La scoperta è stata svelata da un‘equipe italiana di ricercatori guidati da Maria Pia Cosma dell’Istituto Telethon di Genetica e Medicina (Tigem) di Napoli, che ha pubblicato lo studio sul numero di novembre di Stem Cell (Frederic Lluis, Elisa Pedone, Stefano Pepe, Maria Pia Cosma. Periodic activation of Wnt/b-catenin signalling enhances somatic cell reprogramming mediated by cell fusion. Cell Stem Cell 2008).
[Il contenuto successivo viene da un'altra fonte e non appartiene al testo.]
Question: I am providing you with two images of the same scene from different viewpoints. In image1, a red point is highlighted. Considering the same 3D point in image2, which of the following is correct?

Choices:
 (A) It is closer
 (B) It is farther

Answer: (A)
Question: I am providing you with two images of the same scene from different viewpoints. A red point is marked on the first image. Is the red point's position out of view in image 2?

Le cellule somatiche possono subire modificazioni epigenetiche e riprogrammarsi mediante la fusione con staminali embrionali, oppure tramite la sovraespressione di specifici fattori di trascrizione genetica come la proteina Wnt. Infatti, proprio questa proteina rende possibile la riprogrammazione delle cellule adulte che, dopo la fusione con cellule staminali embrionali, perdono i markers specifici delle cellule somatiche e acquisiscono caratteristiche proprie delle cellule staminali pluripotenti.

Questo approccio potrebbe rappresentare un’alternativa per ottenere cellule staminali a partire da cellule adulte differenziate, a favore della ricerca per la cura delle patologie che causano una degenerazione irreversibile dei tessuti, come le cardiopatie, l’Alzheimer, e il morbo di Parkinson.